Unterhaltspflichten und das Angehörigen-Entlastungsgesetz

Das Sozialamt prüft, ob Unterhaltspflichten Dritter bestehen. Bei verheirateten Paaren wird das Einkommen des Partners grundsätzlich berücksichtigt; erst bei dauerhafter Trennung entfällt diese Anrechnung.

Gegen Kinder oder Eltern kann das Amt nur vorgehen, wenn deren jährliches Bruttoeinkommen über 100.000 Euro liegt – eine Erleichterung, die seit Inkrafttreten des Angehörigen-Entlastungsgesetzes gilt und auch 2025 unverändert fortbesteht.

Kommt es dennoch zu einem sogenannten Unterhaltsrückgriff, prüft das Amt die wirtschaftliche Leistungsfähigkeit detailliert und berücksichtigt individuelle Belastungen, etwa Kredite für die eigene Altersvorsorge.

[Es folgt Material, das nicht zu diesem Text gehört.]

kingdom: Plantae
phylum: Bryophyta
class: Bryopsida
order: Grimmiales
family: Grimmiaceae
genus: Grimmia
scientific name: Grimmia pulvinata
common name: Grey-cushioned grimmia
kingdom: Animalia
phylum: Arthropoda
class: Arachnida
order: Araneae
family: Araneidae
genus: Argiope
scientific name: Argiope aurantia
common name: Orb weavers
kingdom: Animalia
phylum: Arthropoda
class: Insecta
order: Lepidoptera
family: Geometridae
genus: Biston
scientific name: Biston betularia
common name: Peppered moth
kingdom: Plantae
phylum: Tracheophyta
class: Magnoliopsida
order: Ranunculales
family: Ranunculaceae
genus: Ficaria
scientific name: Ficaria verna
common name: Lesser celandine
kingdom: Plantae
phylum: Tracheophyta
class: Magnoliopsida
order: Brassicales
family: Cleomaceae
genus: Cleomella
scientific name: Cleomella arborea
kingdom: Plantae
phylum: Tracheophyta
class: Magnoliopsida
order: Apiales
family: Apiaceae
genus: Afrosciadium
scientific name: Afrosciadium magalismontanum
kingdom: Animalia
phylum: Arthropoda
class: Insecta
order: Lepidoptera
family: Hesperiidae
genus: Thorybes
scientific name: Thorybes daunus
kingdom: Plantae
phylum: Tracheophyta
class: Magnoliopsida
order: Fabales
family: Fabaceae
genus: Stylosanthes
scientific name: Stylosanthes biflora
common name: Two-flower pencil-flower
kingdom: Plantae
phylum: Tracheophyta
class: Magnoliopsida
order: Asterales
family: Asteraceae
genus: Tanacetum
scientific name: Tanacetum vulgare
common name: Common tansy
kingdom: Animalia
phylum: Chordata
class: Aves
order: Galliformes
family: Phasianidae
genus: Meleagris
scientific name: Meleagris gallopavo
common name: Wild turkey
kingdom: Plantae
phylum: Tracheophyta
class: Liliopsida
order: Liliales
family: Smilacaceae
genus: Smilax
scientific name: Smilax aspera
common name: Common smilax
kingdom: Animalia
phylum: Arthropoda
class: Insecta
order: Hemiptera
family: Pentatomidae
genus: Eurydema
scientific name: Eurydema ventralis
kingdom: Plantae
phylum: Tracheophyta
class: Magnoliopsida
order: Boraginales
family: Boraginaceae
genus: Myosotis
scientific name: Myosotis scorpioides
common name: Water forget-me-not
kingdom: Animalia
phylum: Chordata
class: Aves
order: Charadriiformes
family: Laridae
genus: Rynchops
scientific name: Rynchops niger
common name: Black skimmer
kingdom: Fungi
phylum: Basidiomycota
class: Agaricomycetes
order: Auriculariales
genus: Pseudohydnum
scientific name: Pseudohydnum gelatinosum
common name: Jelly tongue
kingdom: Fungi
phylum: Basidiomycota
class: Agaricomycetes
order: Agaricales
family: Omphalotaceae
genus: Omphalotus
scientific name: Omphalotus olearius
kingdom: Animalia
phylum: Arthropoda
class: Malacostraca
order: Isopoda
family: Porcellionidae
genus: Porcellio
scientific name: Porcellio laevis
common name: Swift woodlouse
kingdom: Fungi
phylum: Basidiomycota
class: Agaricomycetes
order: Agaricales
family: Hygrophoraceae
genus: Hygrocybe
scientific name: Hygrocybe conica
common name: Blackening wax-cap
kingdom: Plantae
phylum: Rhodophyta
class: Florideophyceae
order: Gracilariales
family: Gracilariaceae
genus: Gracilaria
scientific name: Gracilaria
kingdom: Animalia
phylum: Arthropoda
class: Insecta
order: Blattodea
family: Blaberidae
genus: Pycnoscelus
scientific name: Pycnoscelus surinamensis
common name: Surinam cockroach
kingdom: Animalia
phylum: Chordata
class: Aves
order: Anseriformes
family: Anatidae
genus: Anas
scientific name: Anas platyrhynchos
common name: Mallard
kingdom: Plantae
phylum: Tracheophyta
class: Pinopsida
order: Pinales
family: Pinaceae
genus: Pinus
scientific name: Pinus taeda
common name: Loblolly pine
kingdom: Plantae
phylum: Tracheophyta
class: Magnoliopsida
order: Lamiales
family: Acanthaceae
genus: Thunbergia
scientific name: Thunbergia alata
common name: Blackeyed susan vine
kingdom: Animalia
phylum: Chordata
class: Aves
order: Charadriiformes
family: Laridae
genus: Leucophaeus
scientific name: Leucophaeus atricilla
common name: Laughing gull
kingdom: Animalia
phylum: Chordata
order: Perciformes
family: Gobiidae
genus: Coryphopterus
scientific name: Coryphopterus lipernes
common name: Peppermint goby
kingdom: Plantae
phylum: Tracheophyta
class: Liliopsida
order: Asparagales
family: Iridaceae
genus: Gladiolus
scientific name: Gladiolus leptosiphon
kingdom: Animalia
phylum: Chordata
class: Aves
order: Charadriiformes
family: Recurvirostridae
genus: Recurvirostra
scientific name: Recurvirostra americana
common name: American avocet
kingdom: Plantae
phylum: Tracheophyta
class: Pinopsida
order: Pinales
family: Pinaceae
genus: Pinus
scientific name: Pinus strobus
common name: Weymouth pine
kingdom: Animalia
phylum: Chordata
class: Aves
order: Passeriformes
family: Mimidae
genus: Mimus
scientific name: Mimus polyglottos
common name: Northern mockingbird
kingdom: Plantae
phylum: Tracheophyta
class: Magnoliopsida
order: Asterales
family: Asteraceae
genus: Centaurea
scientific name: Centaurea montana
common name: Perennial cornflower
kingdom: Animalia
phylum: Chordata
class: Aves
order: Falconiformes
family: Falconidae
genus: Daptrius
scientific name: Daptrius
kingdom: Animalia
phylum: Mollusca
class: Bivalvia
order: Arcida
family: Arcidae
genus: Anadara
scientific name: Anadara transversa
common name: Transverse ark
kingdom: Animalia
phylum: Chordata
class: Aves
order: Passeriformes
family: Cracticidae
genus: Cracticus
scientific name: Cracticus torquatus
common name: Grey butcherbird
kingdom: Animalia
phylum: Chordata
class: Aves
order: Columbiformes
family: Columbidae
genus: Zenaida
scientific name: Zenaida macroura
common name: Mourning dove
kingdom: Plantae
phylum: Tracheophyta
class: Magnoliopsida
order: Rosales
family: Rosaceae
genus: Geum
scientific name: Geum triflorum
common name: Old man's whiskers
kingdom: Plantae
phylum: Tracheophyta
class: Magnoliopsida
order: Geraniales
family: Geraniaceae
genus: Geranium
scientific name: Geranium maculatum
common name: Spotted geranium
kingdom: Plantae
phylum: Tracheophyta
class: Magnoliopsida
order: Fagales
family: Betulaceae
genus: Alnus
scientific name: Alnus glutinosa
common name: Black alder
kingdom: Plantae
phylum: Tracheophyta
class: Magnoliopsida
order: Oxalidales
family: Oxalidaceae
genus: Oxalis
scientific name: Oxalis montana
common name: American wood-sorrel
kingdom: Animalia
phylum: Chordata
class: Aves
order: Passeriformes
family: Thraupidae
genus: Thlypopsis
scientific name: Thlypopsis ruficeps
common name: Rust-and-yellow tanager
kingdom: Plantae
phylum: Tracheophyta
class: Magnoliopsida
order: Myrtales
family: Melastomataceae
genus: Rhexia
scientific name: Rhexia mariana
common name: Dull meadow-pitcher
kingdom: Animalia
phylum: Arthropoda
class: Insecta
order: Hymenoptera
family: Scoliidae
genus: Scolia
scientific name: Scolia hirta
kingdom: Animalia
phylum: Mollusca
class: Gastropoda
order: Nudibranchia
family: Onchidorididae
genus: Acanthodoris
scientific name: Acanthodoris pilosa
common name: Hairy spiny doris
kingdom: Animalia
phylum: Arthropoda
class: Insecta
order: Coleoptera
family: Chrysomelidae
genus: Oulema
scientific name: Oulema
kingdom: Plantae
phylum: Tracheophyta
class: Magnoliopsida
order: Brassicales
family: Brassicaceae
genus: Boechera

Fazit – Früh informieren, um Risiken zu minimieren

Die Hilfe zur Pflege bleibt eine essenzielle Absicherung, wenn das Eigenvermögen nicht ausreicht. Wer rechtzeitig klärt, ob er die Voraussetzungen erfüllt, kann hohe Nachzahlungen vermeiden.

Hilfreich ist es, bereits mit Eintritt der Pflegebedürftigkeit alle Einkommens- und Vermögensdaten zusammenzustellen und zu prüfen, ob das Schonvermögen ausgeschöpft ist.

Auch die recht aktuelle Erhöhung der Pflegekassenleistungen um 4,5 Prozent darf nicht darüber hinwegtäuschen: Steigen Heim- und Pflegekosten weiter, wird die Hilfe zur Pflege für immer mehr Menschen zur notwendigen dritten Säule der Finanzierung.